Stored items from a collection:
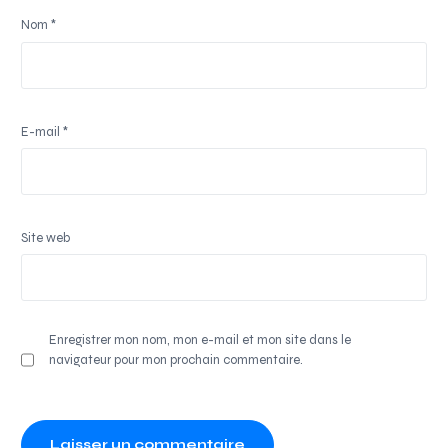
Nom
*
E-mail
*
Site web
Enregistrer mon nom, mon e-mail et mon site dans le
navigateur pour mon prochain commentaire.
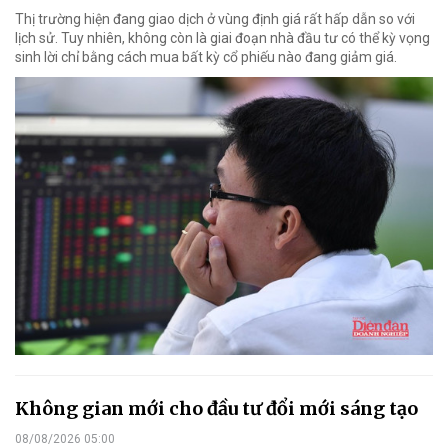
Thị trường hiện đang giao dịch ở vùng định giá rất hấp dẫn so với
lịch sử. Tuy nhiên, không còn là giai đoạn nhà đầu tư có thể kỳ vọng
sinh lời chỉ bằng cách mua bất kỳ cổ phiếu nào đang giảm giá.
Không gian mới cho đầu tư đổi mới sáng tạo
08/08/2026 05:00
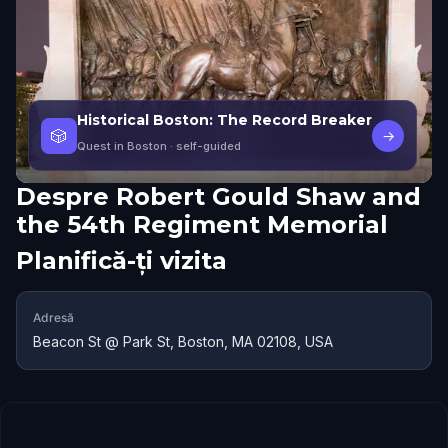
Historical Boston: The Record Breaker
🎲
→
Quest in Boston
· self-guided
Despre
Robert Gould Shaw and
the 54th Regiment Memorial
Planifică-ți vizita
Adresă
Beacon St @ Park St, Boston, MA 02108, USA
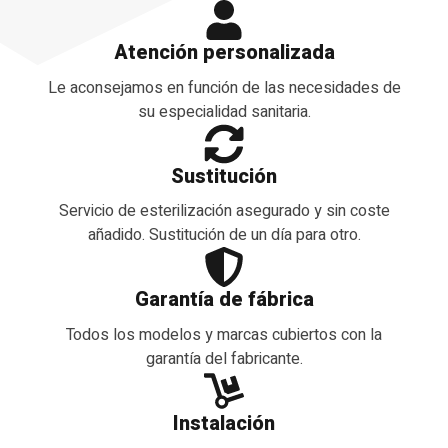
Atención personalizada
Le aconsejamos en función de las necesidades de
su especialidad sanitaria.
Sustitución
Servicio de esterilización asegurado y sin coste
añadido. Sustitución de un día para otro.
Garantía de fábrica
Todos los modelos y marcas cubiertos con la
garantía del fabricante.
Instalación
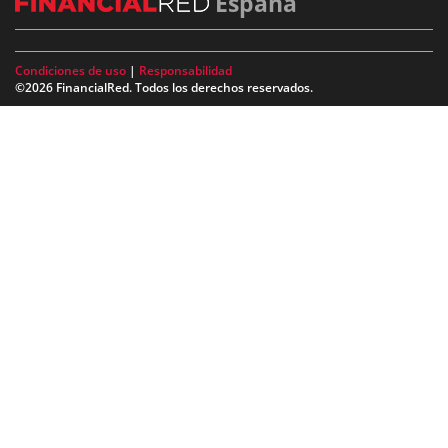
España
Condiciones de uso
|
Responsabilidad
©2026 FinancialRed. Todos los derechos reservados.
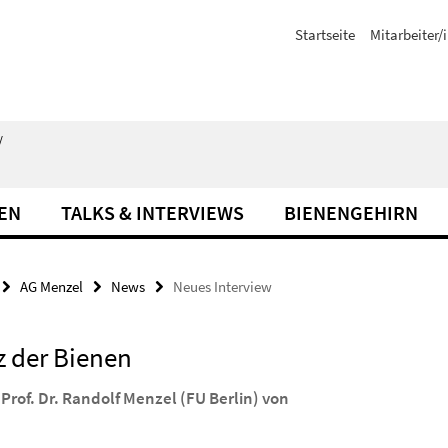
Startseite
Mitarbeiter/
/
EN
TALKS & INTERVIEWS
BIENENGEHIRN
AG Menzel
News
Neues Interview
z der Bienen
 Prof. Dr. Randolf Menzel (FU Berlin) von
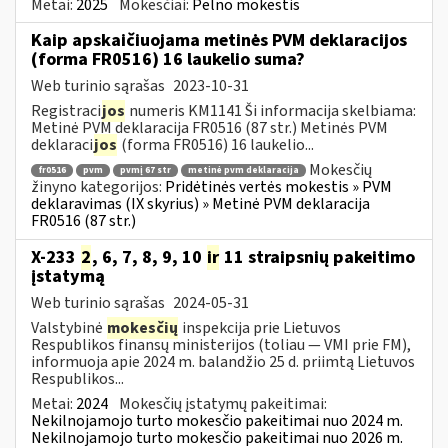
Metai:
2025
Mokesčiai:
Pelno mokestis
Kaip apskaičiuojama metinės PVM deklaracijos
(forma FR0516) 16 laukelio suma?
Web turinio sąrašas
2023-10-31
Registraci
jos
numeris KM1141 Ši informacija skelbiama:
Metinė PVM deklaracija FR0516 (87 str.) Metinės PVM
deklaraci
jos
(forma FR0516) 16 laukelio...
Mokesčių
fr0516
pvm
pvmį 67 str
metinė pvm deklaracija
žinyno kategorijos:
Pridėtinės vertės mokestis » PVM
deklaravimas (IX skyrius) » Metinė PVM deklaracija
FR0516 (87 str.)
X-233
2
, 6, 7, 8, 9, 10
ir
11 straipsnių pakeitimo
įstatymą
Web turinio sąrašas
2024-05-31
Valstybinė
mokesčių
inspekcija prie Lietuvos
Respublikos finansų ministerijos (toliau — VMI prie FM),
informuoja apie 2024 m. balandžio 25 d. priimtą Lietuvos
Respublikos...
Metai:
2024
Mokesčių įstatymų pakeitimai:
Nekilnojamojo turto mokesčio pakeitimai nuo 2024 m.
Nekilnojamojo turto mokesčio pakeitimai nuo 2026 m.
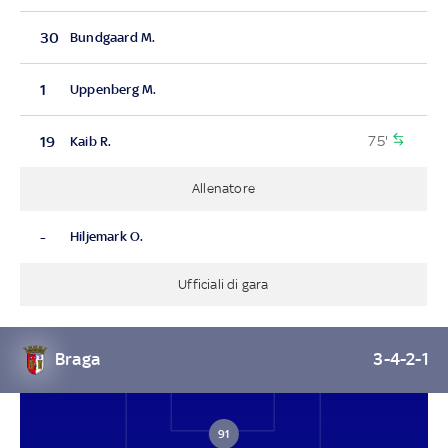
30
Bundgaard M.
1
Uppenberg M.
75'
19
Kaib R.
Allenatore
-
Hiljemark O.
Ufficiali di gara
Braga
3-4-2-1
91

* * *

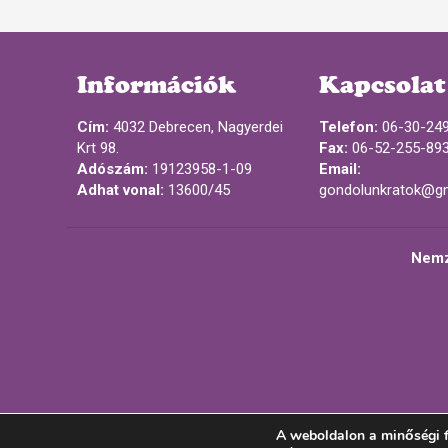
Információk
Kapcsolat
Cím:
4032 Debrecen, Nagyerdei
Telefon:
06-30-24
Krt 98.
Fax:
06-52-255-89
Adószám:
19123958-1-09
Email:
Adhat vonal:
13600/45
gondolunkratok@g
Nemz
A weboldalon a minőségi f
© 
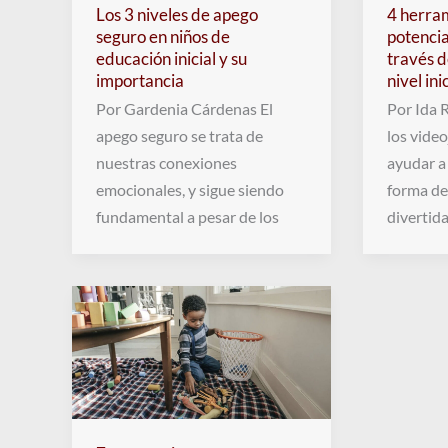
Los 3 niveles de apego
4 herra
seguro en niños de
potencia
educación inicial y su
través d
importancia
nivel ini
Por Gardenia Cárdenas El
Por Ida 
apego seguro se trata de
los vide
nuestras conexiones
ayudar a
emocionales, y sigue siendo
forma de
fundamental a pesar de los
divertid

▸ EXERCISE PROMPT
Would you copy out each line of the records above where the word "Respublikos" occurs?

▸ TASK SOLUTION
Respublikos finansų ministerijos (toliau — VMI prie FM),
Respublikos...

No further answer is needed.